Scruton and McCabe might have discoursed splendidly on just why wine is able to play this role better than other drinks. We need water; we fatten up our children with milk; we keep out the cold by brewing beer and distilling spirits. Yet when we try to express human unity—communicate we are one and at peace—we break bread, eat at table,  share wine, made always in bottles large enough to give everyone a small glass at a family-sized table.

Many religious cultures, including some Christians, will find this distasteful. And there are simplistic and cheap lines that ‘it’s a Catholic party so there must be alcohol’. I’m not interested in that line, which doesn’t do justice to the unity, and the risk, expressed in offering wine. But when, in a Mediterranean-type culture such as Jesus’s own, wine is shared moderately at tables of family and neighbours, we are reminded that incarnate human life thrives when we share the goods of the earth, recognising we stay one by opening the door willingly to others.

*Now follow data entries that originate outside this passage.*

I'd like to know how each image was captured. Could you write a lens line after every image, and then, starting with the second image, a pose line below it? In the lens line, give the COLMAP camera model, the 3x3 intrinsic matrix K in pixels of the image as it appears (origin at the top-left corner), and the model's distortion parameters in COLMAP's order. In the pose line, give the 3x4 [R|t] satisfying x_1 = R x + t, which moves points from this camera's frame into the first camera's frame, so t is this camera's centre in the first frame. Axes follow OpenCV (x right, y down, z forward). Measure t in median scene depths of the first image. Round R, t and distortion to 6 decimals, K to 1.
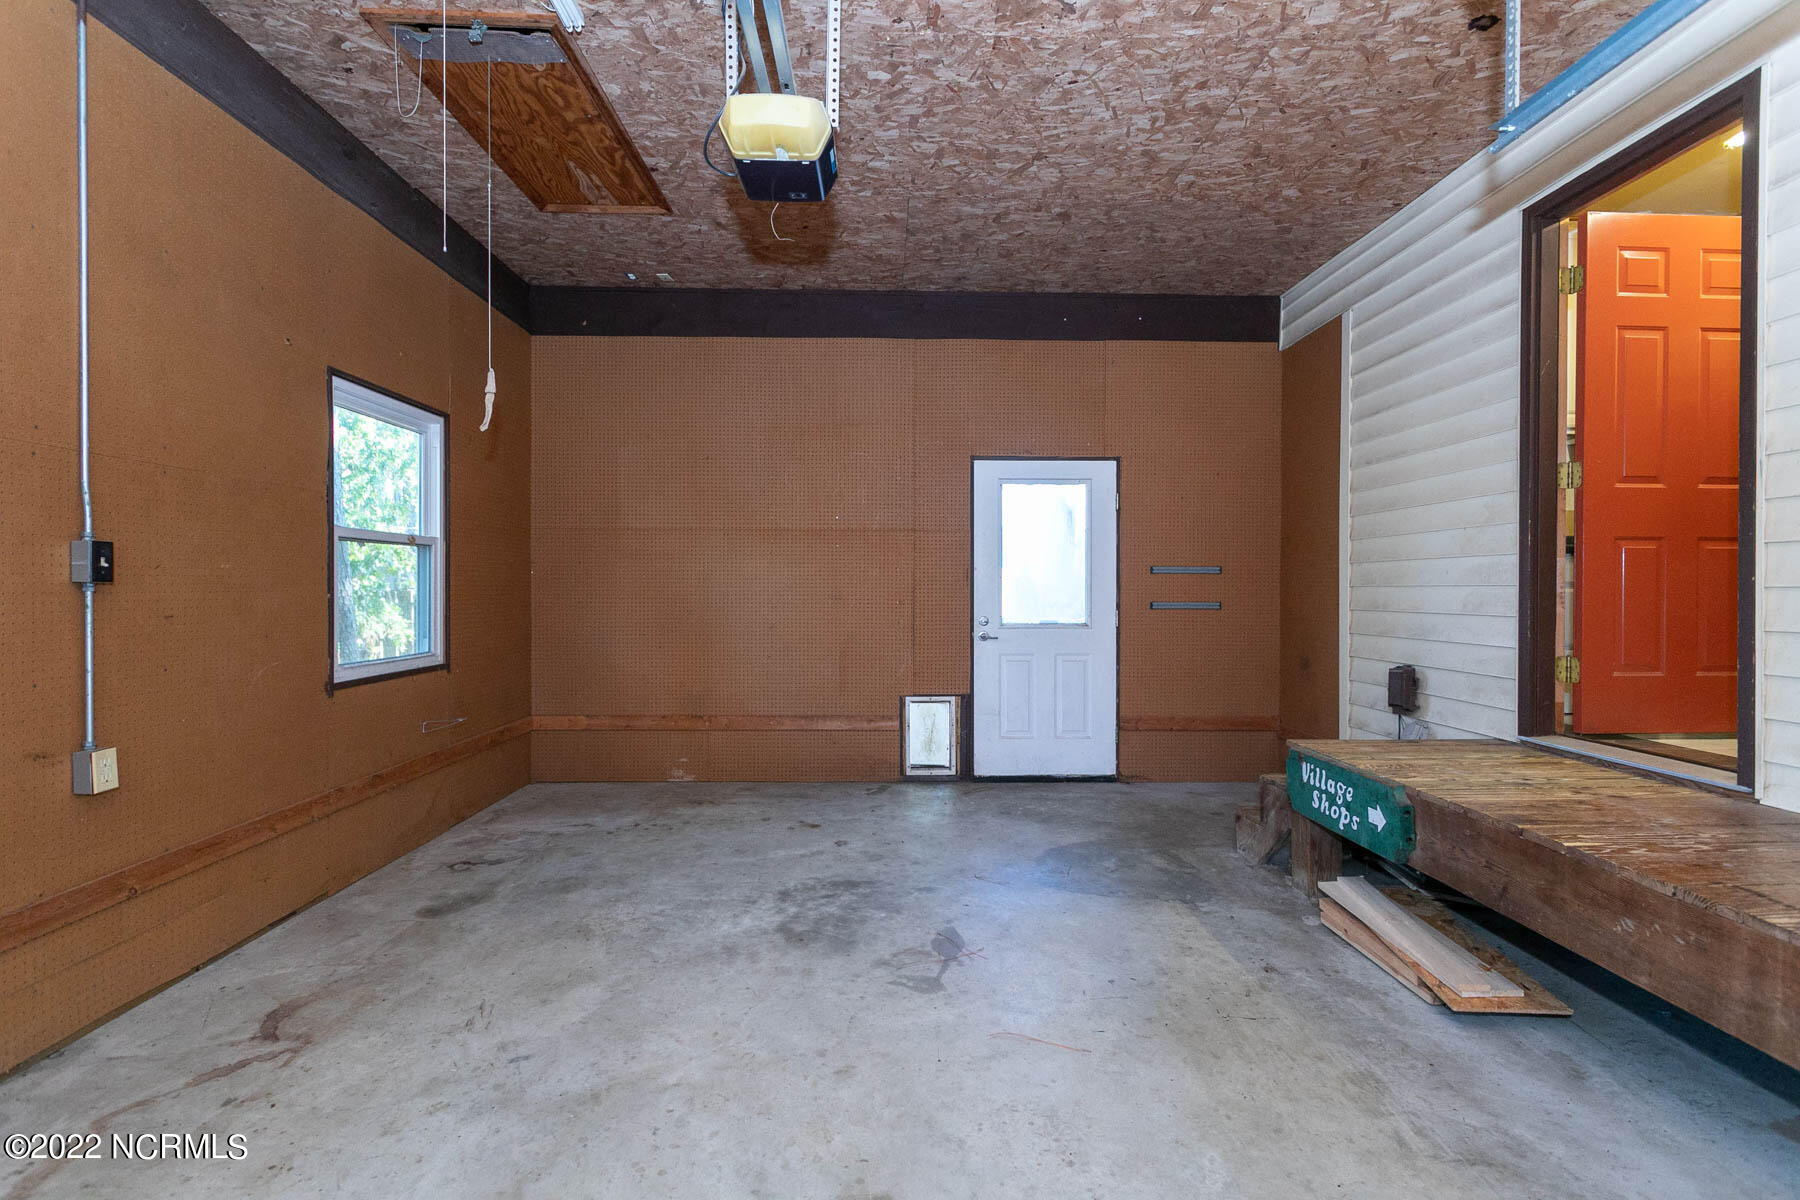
lens RADIAL K [[844.8, 0, 901.6], [0, 844.8, 591.6], [0, 0, 1]] dist [-0.002630, -0.000485]
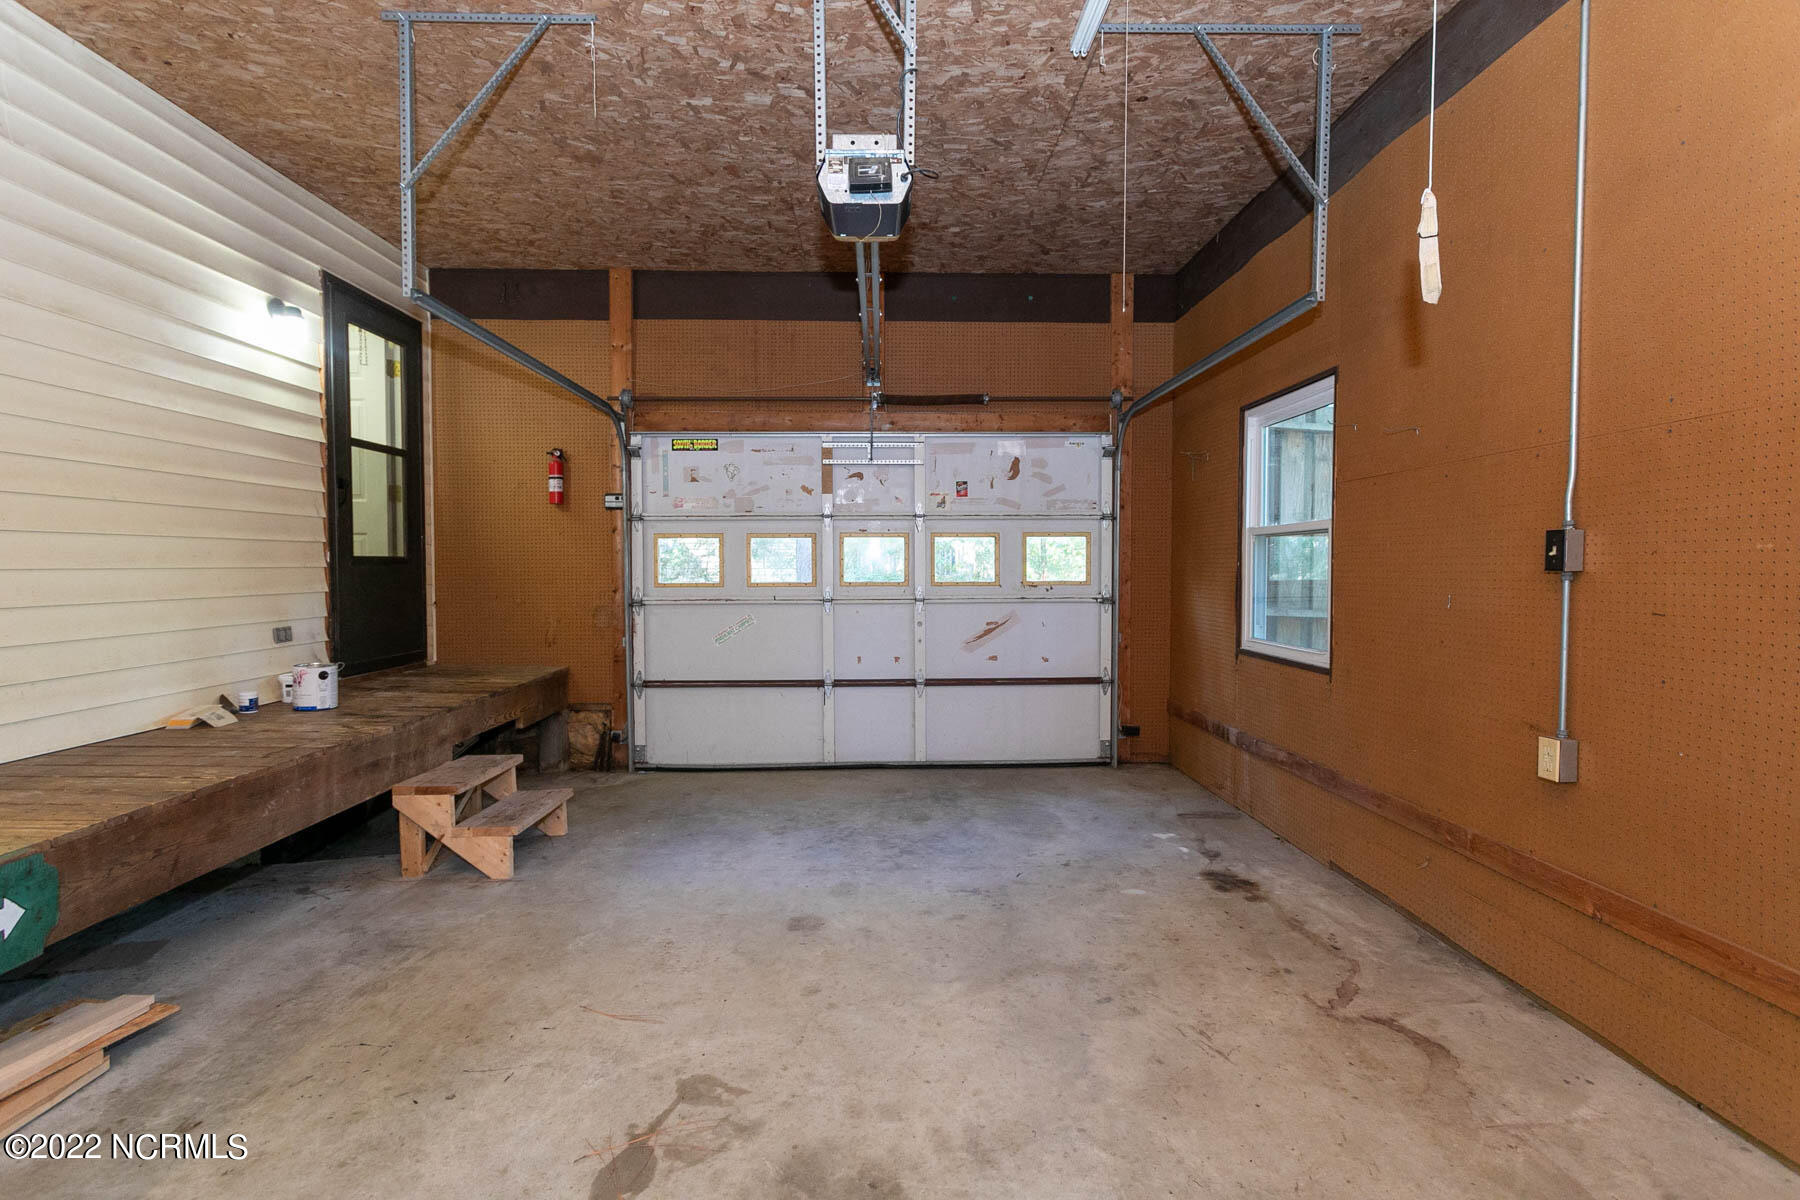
lens RADIAL K [[844.8, 0, 901.6], [0, 844.8, 591.6], [0, 0, 1]] dist [-0.002630, -0.000485]
pose [[-0.999981, -0.002793, -0.005495, -0.161239], [-0.002991, 0.999335, 0.036350, -0.019336], [0.005390, 0.036366, -0.999324, 1.878819]]
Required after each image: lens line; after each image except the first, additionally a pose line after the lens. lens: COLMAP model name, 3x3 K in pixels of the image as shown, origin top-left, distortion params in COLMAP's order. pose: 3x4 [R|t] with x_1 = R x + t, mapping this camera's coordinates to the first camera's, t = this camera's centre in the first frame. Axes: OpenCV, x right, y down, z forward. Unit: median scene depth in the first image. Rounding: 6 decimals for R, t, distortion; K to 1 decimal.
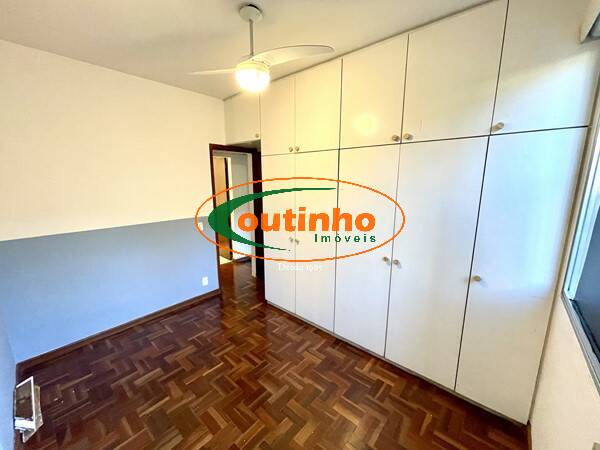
lens RADIAL K [[242.1, 0, 301.7], [0, 242.1, 225.1], [0, 0, 1]] dist [0.002094, 0.000380]
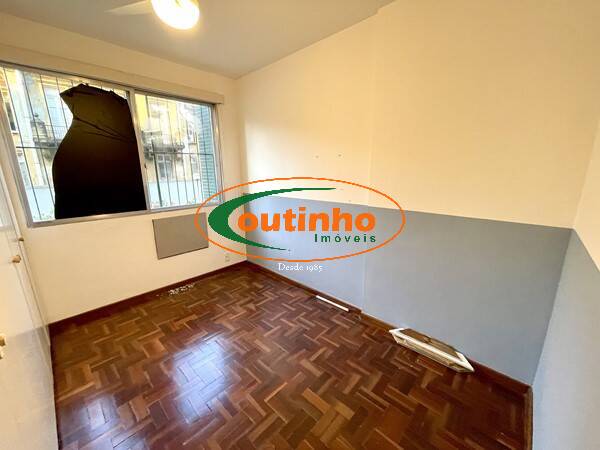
lens RADIAL K [[242.1, 0, 301.7], [0, 242.1, 225.1], [0, 0, 1]] dist [0.002094, 0.000380]
pose [[-0.998975, -0.001308, 0.045253, -0.487795], [0.017288, 0.912807, 0.408025, -0.215087], [-0.041841, 0.408389, -0.911848, 1.511420]]
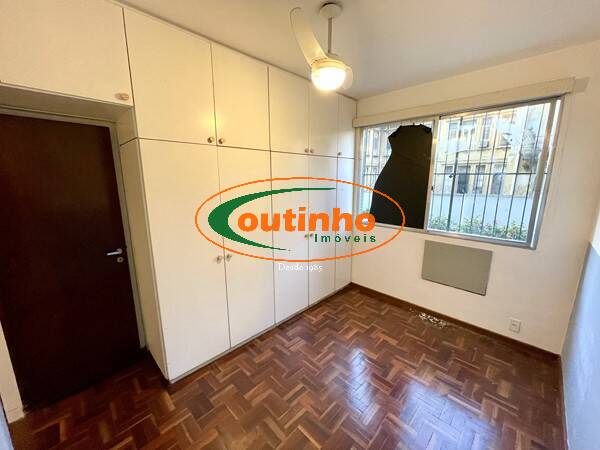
lens RADIAL K [[242.1, 0, 301.7], [0, 242.1, 225.1], [0, 0, 1]] dist [0.002094, 0.000380]
pose [[0.069853, -0.193369, 0.978636, -0.980258], [0.188992, 0.965831, 0.177349, -0.168311], [-0.979491, 0.172566, 0.104011, 0.845289]]
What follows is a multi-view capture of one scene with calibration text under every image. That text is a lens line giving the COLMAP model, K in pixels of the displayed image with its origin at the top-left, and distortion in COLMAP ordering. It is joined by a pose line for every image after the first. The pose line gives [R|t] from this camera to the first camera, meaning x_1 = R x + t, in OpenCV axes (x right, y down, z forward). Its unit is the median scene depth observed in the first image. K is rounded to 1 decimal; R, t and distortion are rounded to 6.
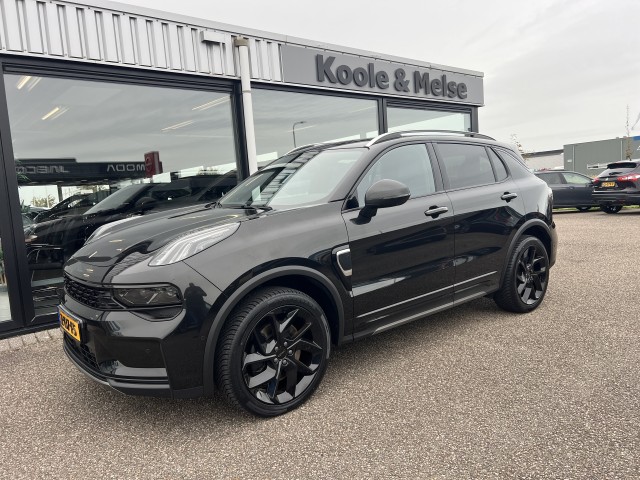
lens RADIAL K [[485.5, 0, 320.8], [0, 485.5, 237.9], [0, 0, 1]] dist [0.052849, -0.055509]
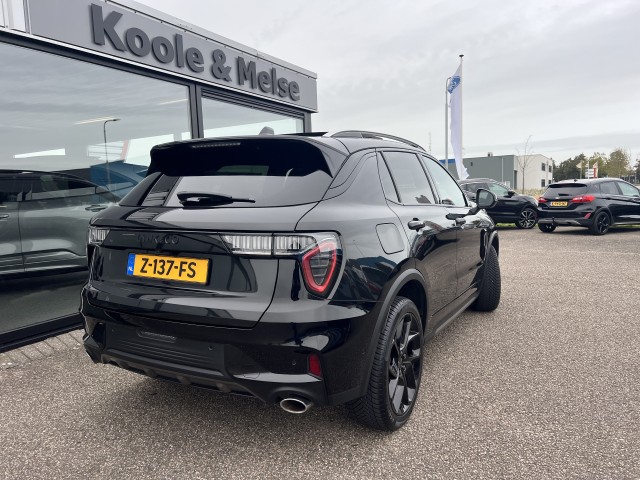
lens RADIAL K [[485.5, 0, 320.8], [0, 485.5, 237.9], [0, 0, 1]] dist [0.052849, -0.055509]
pose [[0.941637, 0.012798, 0.336387, 0.057387], [-0.006380, 0.999776, -0.020179, -0.031568], [-0.336570, 0.016855, 0.941508, 0.216989]]
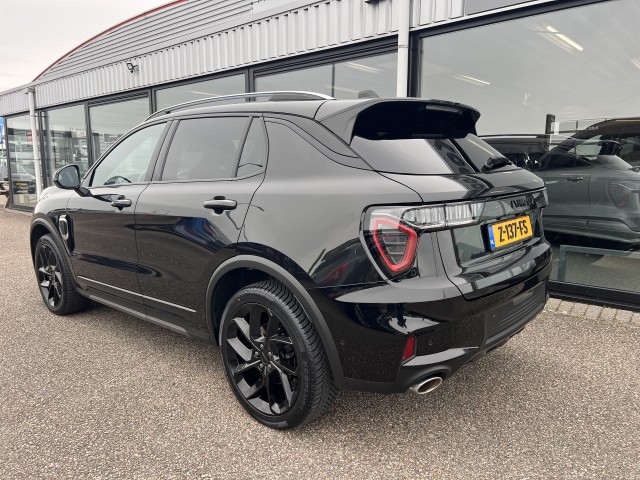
lens RADIAL K [[485.5, 0, 320.8], [0, 485.5, 237.9], [0, 0, 1]] dist [0.052849, -0.055509]
pose [[0.138379, 0.208166, -0.968255, 0.552227], [-0.105673, 0.975183, 0.194553, -0.097218], [0.984726, 0.075396, 0.156943, 0.580654]]
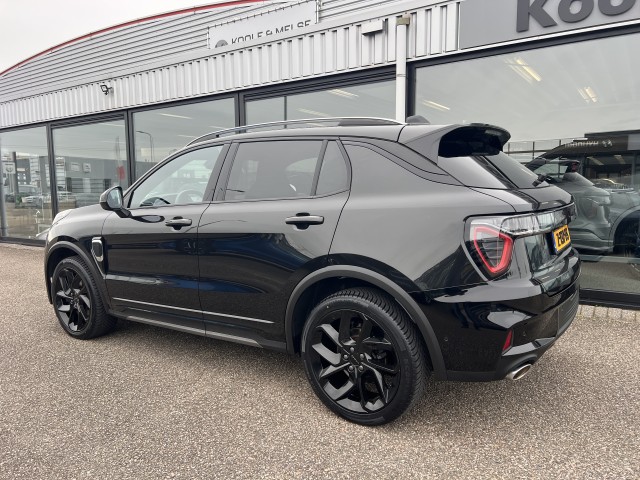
lens RADIAL K [[485.5, 0, 320.8], [0, 485.5, 237.9], [0, 0, 1]] dist [0.052849, -0.055509]
pose [[0.268170, 0.161439, -0.949748, 0.562502], [-0.099182, 0.985247, 0.139468, -0.085976], [0.958252, 0.056796, 0.280226, 0.475409]]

When we started up the University of Notre Dame Australia in Sydney a young friend of mine devised the idea of Theology on Tap, an event that brought Catholic speakers and students together in a pub, over a drink and some food. I’m sure most of the students went for a pint rather than a glass of cab sauv. But the event was wisely presented. The way to avoid the potential harm in alcohol is to enjoy it wisely, safely and in community. And to remind ourselves that the Lord, who has more entitlement to be called ‘Food and Drink’ than does even bread and wine, blessed such gatherings with his presence and prayed that we might all banquet one day with his Father.